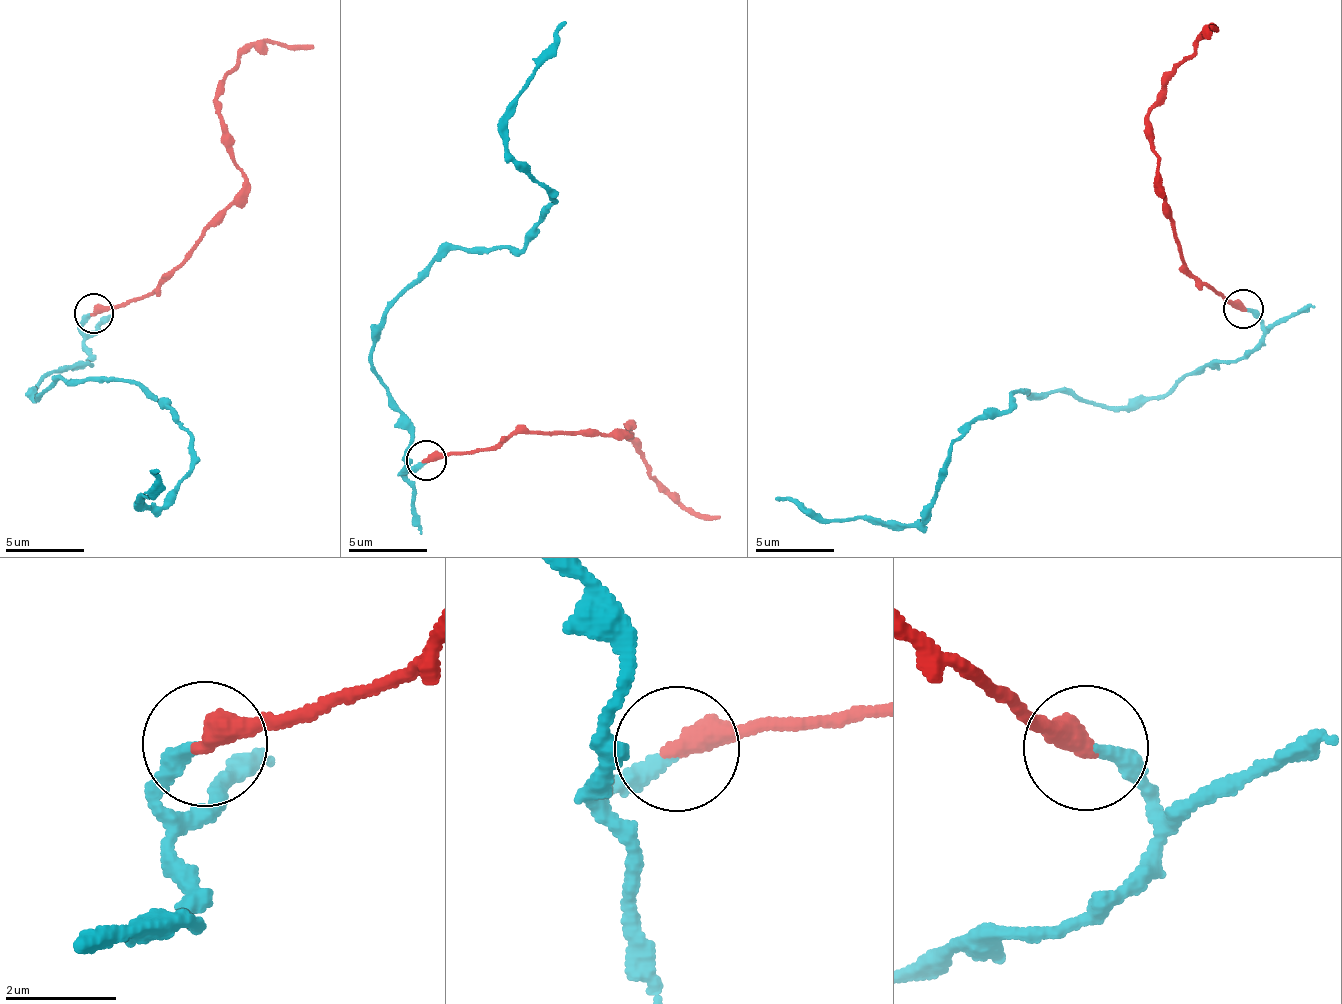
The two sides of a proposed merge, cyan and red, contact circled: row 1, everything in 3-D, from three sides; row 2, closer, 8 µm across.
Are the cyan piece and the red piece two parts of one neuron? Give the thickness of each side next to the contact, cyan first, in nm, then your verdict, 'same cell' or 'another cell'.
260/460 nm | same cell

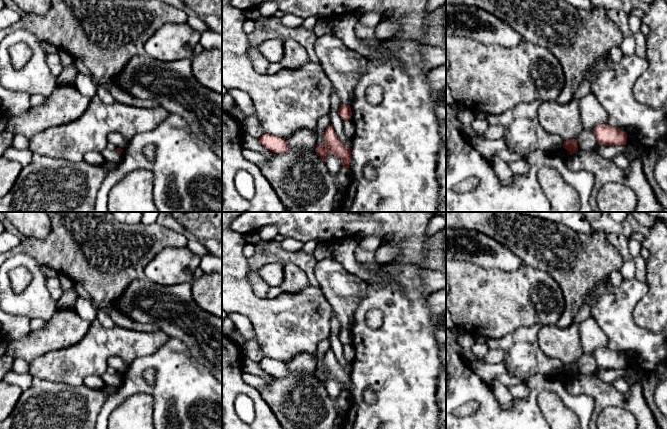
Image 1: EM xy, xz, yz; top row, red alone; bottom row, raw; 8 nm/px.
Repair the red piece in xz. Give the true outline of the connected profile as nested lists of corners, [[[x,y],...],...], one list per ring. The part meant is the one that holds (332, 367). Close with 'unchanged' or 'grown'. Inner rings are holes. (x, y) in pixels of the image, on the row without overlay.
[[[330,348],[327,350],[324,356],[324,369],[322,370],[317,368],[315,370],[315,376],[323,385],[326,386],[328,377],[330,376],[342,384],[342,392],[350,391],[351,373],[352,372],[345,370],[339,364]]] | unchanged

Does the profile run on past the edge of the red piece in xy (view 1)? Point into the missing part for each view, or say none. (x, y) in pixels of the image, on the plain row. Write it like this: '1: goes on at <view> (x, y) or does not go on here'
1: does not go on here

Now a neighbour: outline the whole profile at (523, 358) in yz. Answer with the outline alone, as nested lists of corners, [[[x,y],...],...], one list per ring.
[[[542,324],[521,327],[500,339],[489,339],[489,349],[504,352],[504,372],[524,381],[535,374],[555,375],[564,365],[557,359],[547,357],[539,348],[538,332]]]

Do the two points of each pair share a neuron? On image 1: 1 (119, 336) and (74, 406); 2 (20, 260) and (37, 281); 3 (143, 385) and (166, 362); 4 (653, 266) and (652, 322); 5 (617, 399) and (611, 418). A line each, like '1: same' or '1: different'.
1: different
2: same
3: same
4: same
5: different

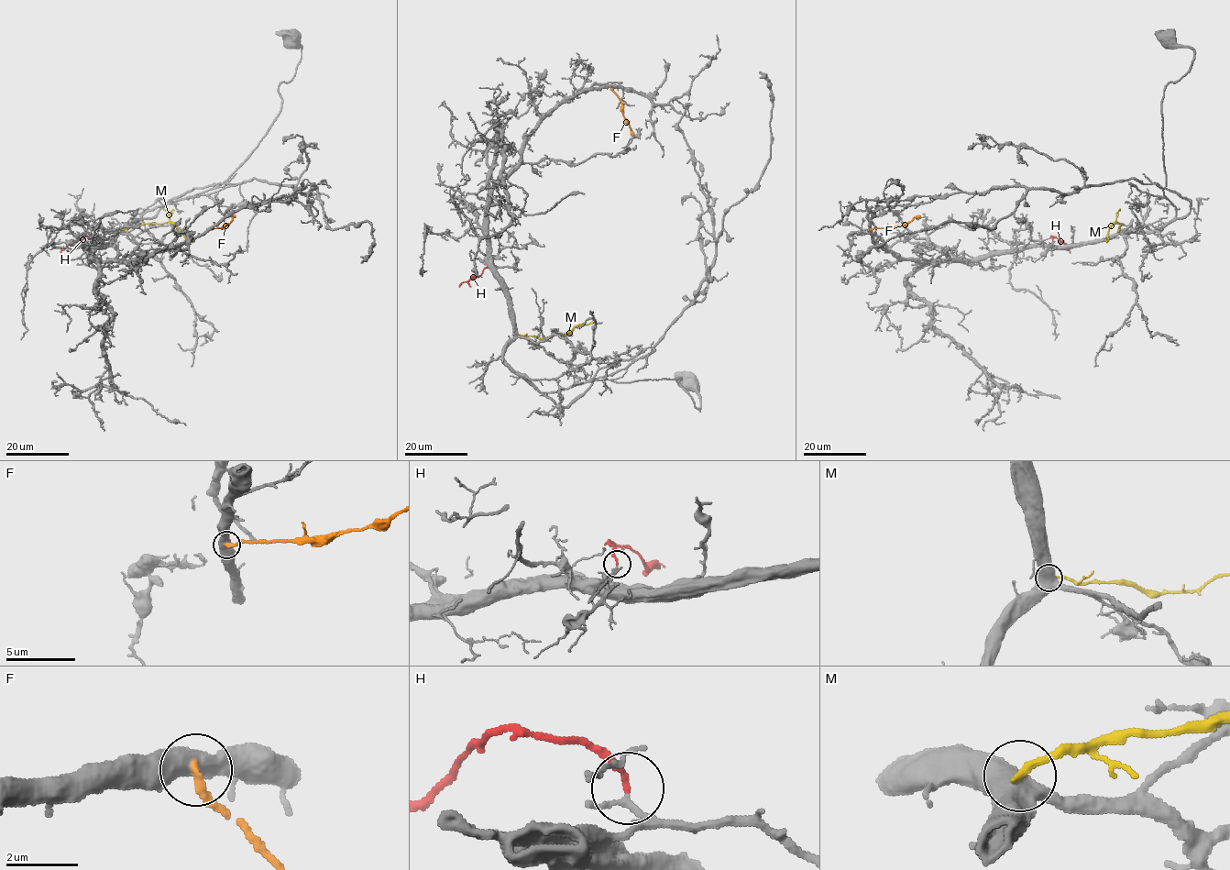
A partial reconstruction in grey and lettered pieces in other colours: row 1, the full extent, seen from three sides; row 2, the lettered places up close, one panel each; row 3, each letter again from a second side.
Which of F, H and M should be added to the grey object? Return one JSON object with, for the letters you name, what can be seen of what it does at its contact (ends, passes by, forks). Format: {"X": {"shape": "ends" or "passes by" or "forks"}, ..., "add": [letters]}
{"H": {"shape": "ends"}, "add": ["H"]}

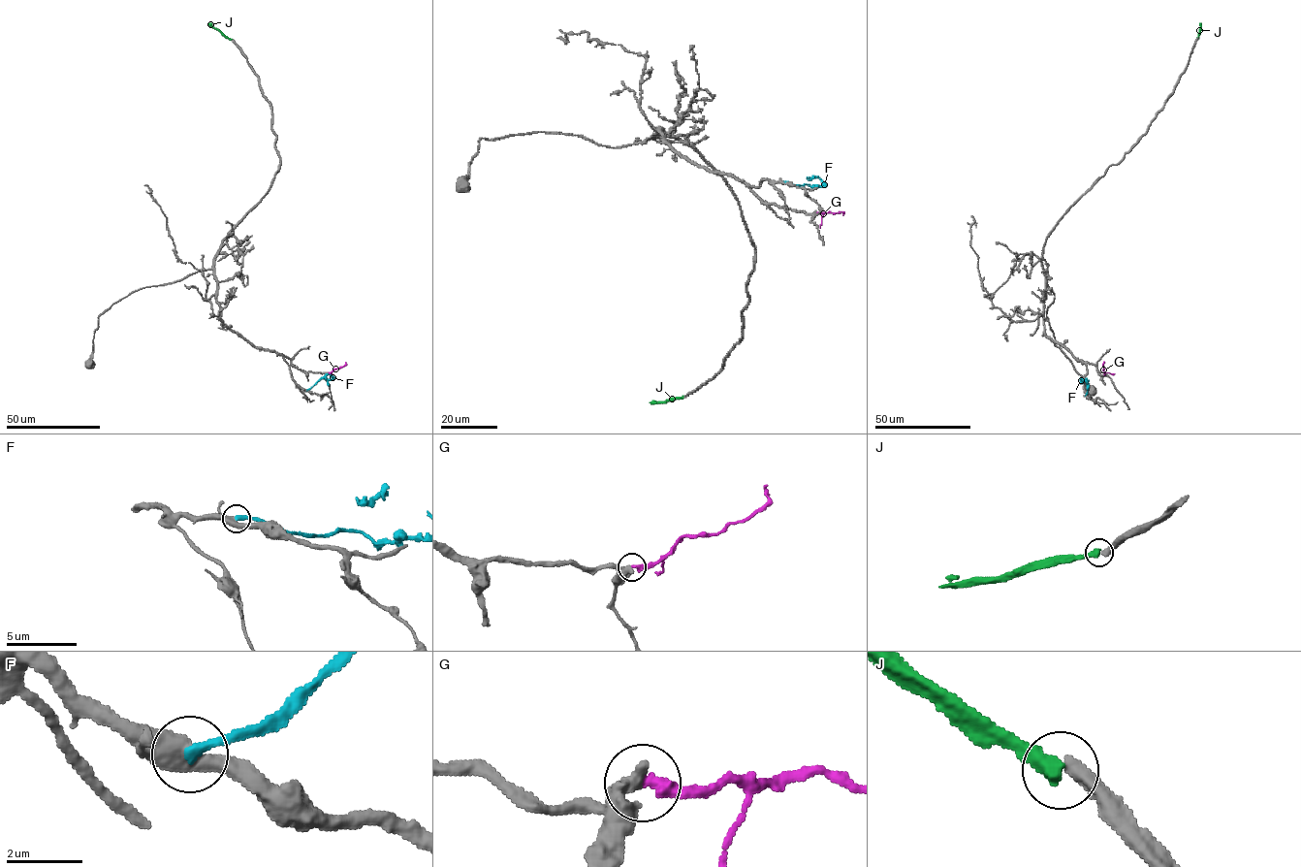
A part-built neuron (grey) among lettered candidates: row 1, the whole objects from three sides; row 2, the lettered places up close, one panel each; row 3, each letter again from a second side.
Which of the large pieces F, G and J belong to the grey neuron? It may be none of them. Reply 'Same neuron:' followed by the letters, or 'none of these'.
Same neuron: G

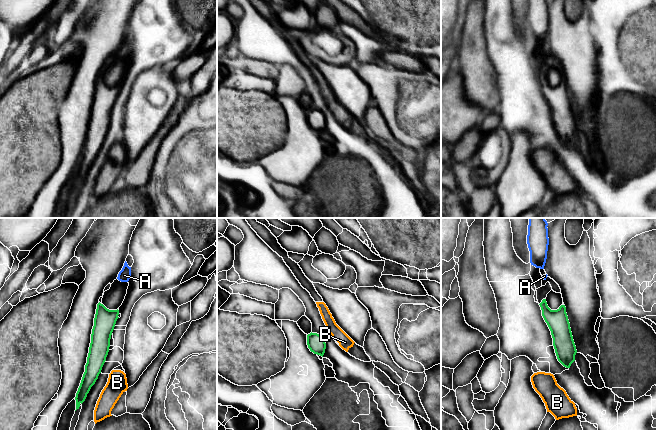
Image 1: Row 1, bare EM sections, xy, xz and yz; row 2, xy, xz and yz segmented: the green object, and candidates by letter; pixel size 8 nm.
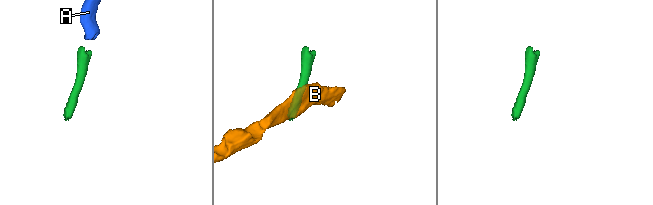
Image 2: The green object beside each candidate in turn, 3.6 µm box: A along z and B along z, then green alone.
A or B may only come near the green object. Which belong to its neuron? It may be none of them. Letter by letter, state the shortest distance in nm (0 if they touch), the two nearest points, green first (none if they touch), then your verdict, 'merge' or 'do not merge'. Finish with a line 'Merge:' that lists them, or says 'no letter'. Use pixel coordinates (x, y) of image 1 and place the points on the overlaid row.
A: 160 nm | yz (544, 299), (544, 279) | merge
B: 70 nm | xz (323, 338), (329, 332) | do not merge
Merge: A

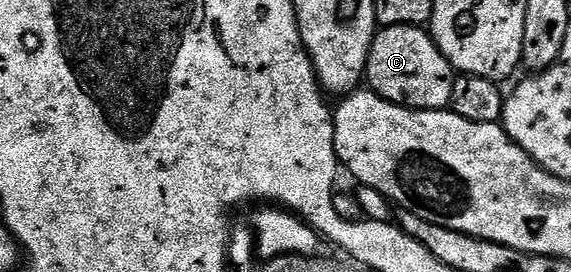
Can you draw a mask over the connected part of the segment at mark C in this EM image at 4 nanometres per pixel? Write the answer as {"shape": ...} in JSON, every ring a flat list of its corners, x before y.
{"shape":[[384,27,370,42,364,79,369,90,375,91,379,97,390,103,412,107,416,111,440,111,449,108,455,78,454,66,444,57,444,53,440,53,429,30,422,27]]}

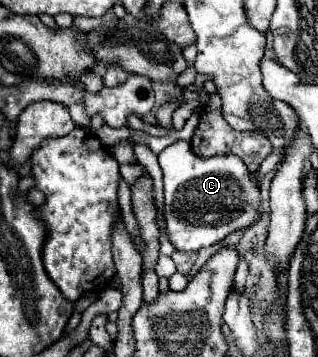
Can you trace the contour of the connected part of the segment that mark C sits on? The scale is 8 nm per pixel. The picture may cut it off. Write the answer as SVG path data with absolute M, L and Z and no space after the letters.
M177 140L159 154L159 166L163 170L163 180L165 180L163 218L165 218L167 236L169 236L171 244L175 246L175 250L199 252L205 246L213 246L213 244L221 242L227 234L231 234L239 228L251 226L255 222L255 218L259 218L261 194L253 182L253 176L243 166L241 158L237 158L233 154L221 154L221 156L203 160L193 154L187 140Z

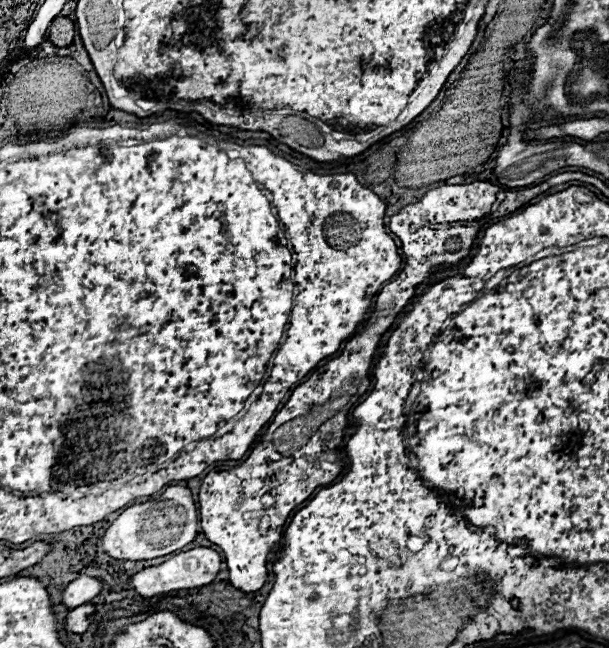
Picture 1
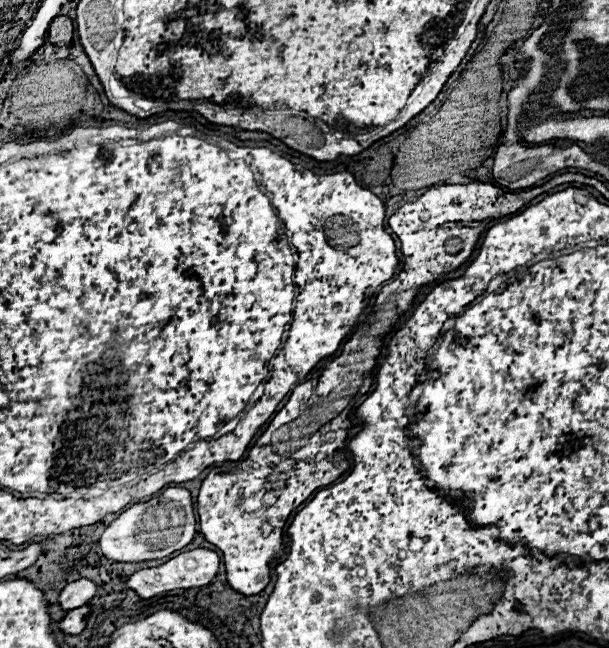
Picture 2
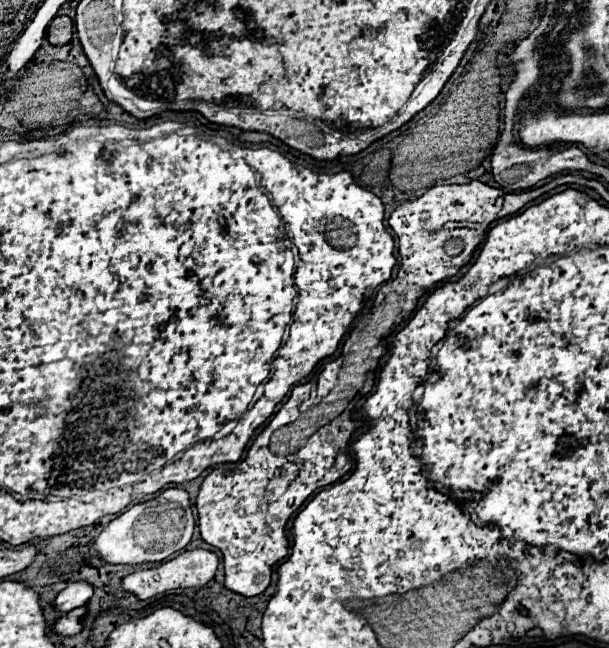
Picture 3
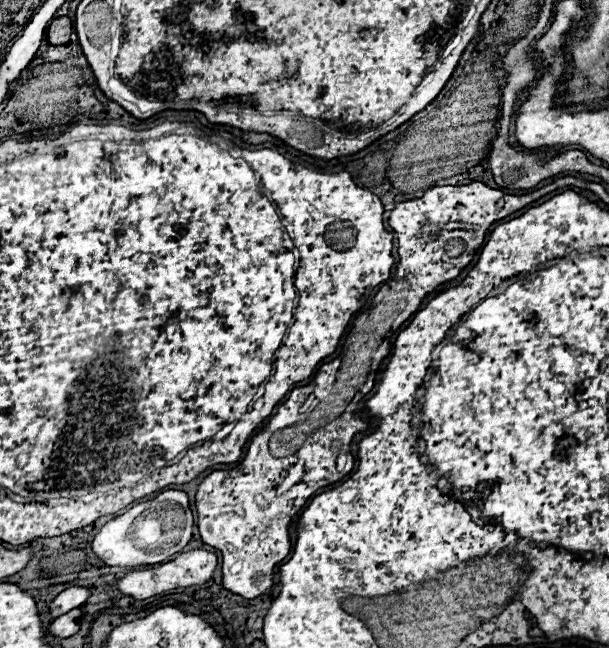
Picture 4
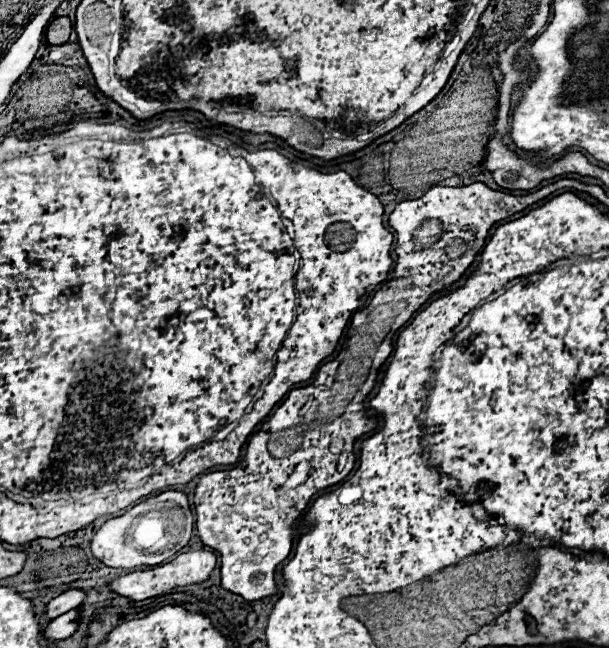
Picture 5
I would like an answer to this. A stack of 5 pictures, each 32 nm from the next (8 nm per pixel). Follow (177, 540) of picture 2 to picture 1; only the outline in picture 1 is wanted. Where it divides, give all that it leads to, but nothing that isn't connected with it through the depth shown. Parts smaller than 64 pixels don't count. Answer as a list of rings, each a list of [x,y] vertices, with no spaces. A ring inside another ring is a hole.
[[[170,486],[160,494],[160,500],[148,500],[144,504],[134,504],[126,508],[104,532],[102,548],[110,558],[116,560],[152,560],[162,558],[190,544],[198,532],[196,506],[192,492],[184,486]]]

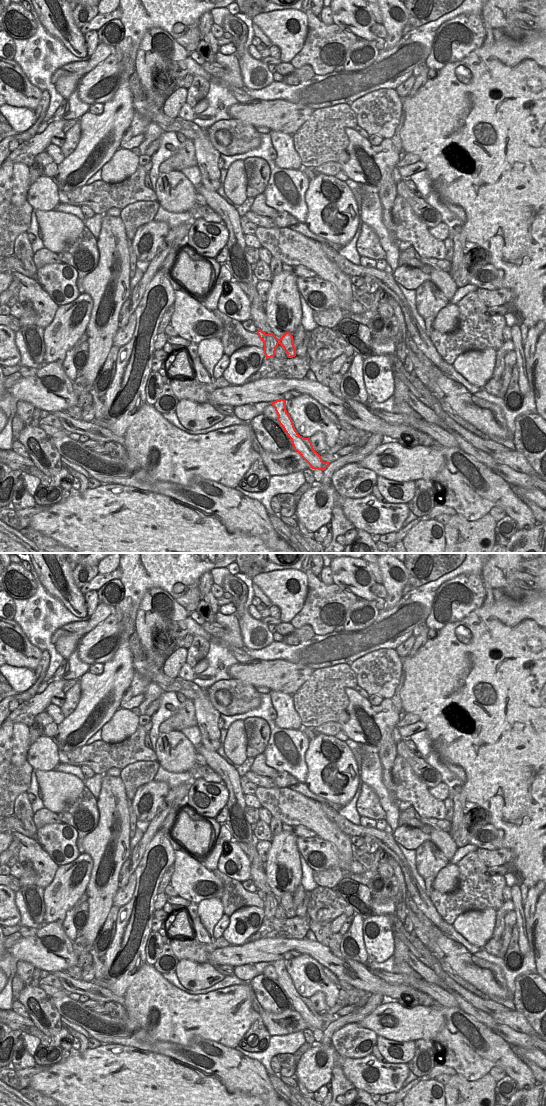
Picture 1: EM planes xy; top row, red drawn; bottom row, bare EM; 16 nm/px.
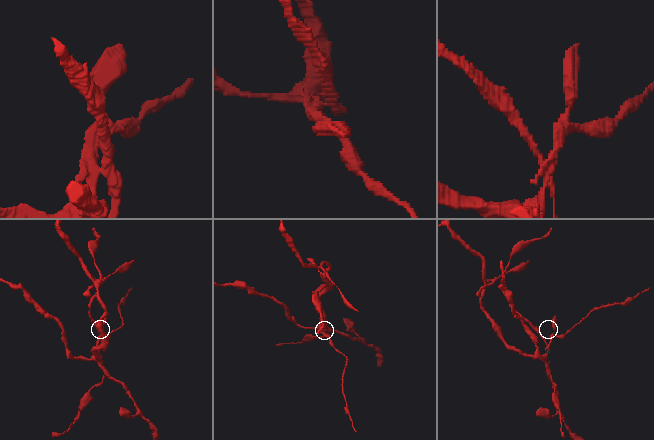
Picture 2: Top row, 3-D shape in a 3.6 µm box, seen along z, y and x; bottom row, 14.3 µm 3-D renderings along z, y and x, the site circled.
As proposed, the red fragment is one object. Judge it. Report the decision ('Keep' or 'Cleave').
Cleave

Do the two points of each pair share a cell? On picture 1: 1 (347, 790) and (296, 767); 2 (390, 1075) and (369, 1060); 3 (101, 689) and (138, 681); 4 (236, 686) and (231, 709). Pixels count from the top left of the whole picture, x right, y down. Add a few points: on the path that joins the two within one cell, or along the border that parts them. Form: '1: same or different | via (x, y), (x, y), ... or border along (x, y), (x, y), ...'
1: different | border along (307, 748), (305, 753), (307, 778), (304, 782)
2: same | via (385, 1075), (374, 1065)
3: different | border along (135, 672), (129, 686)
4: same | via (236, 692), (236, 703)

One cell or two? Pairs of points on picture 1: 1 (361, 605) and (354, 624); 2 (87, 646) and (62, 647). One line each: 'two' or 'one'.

**Problem description:** The number of lines in the data that hold "bare" must be the entire answer.

**Answer for this exercise:** 2